Quoted passage –
<<<<

Leibnitzia (sunbonnets) is a genus of Asian and North American flowering plants in the family Asteraceae.

The genus is named for Gottfried Wilhelm von Leibniz (1646-1716), German scientist and mathematician

 Species
 Leibnitzia anandria (L.) Turcz.  - Japan, Korea, Manchuria, Mongolia, Siberia, Russian Far East
 Leibnitzia knorringiana (B.Fedtsch.) Pobed. - Kazakhstan, Kyrgyzstan, Uzbekistan
 Leibnitzia lyrata  (Sch.Bip.) G.L.Nesom - United States (Arizona, New Mexico), Mexico (from Chihuahua to Oaxaca)
 Leibnitzia occimadrensis G.L.Nesom - Sinaloa 
 Leibnitzia phanerogama Cass. - Siberia
 Leibnitzia pusilla (Wall. ex DC.) S.Gould ex Kitam. & Gould - Bhutan, Nepal, southwestern China

 formerly included
see Gerbera 
 Leibnitzia bonatiana (Beauverd) Kitam.- Gerbera bonatiana (Beauverd) Beauverd
 Leibnitzia nepalensis (Kunze) Kitam. - Gerbera kunzeana A.Br. & Asch.
 Leibnitzia ruficoma (Franch.) Kitam. - Gerbera ruficoma Franch.

>>>>

Data excerpt –
<<<<

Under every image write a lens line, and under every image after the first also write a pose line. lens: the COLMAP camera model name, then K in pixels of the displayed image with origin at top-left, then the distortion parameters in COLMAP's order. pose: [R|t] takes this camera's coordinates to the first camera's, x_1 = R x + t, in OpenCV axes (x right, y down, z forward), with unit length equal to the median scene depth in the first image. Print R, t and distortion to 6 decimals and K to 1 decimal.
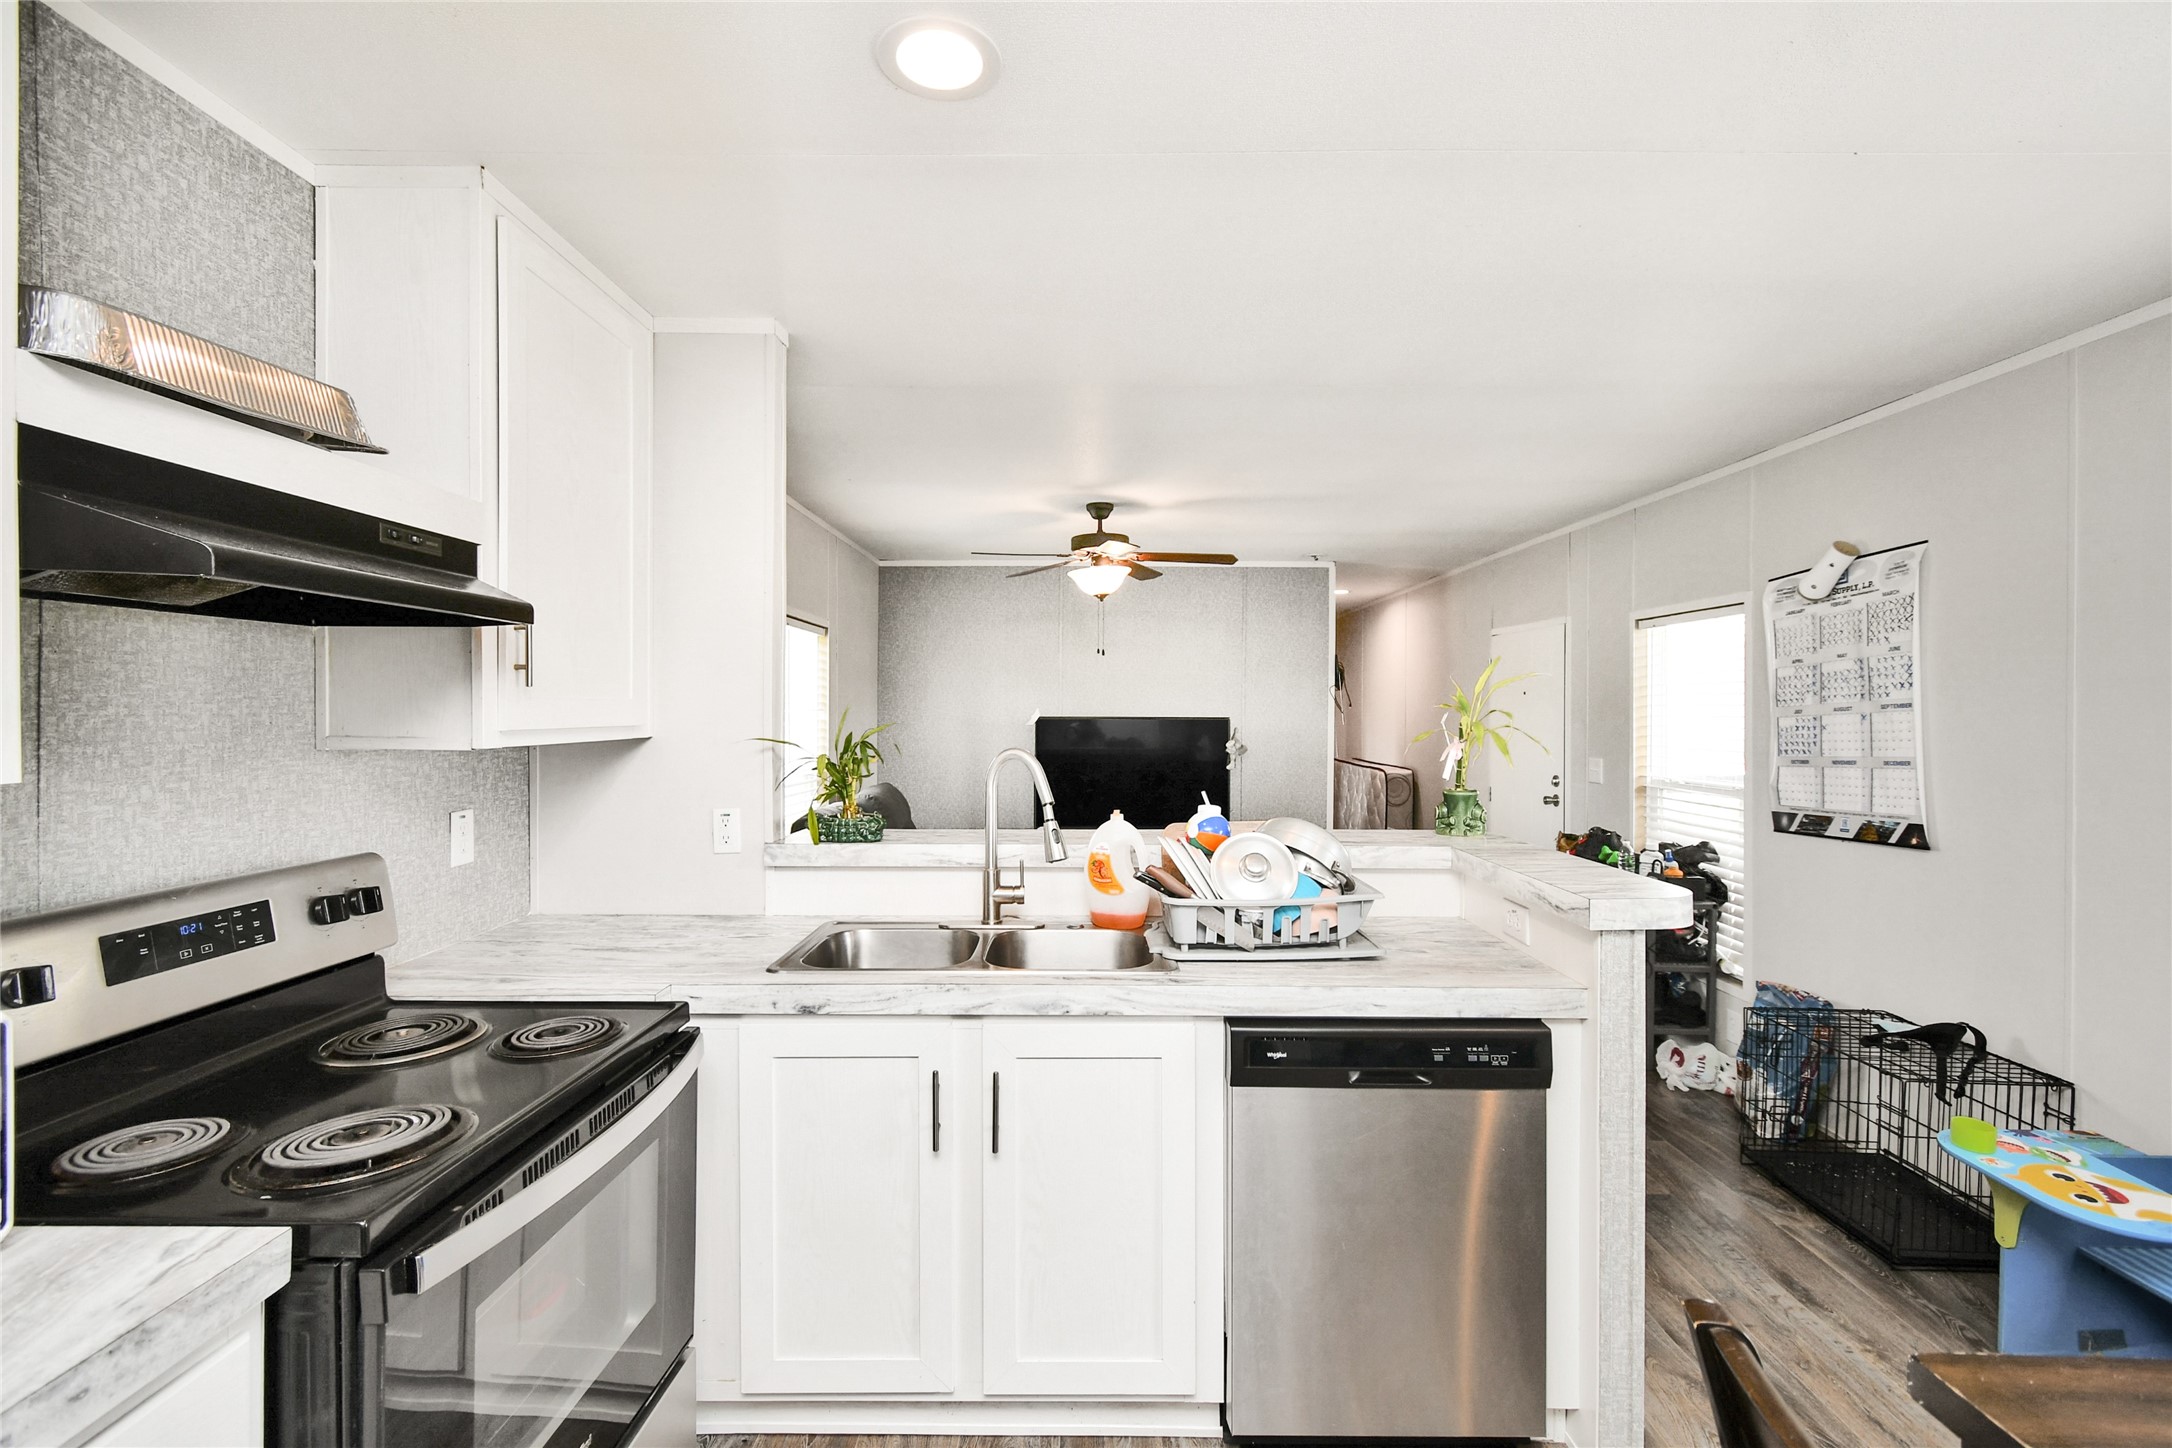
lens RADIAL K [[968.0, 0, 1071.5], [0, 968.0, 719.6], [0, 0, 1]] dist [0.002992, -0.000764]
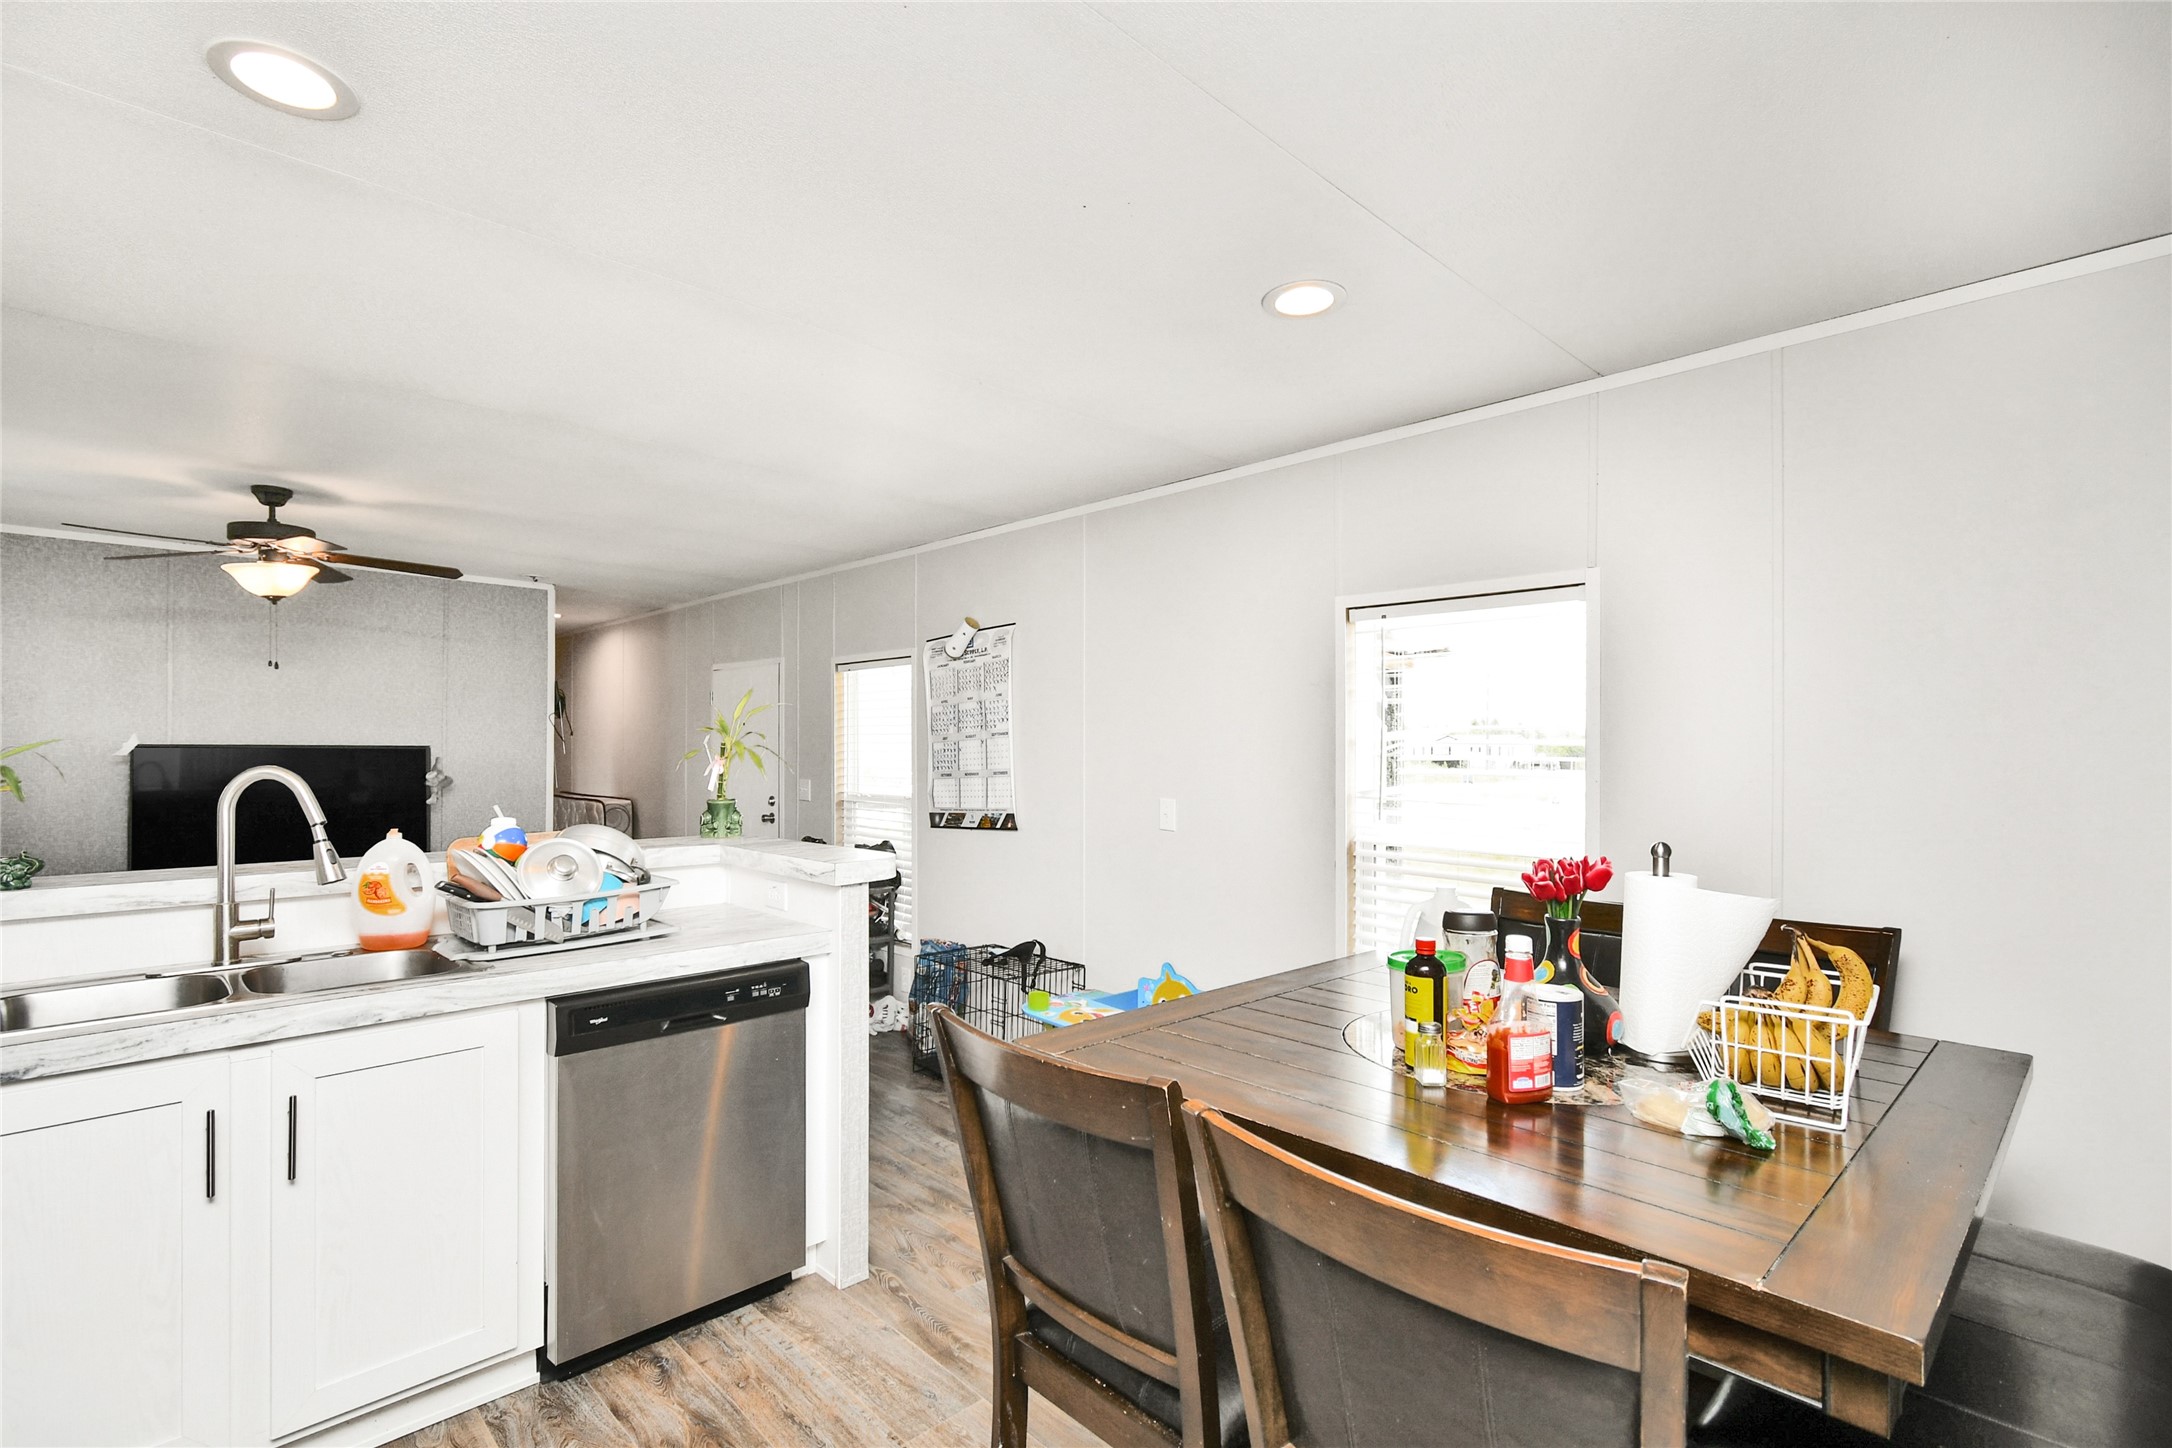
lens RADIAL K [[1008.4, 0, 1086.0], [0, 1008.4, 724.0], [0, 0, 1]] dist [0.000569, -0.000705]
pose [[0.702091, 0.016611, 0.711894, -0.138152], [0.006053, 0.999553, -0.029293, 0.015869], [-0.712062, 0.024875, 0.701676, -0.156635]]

>>>>

Your tasks –
a – Per the text on Leibnitzia, which species has Sinaloa as its only listed range?
b – Print the part of the text on Leibnitzia between "Leibnitzia occimadrensis G.L.Nesom" and "A.Br. & Asch.", inclusive.

Solutions to each task –
a – Leibnitzia occimadrensis

b –
Leibnitzia occimadrensis G.L.Nesom - Sinaloa 
 Leibnitzia phanerogama Cass. - Siberia
 Leibnitzia pusilla (Wall. ex DC.) S.Gould ex Kitam. & Gould - Bhutan, Nepal, southwestern China

 formerly included
see Gerbera 
 Leibnitzia bonatiana (Beauverd) Kitam.- Gerbera bonatiana (Beauverd) Beauverd
 Leibnitzia nepalensis (Kunze) Kitam. - Gerbera kunzeana A.Br. & Asch.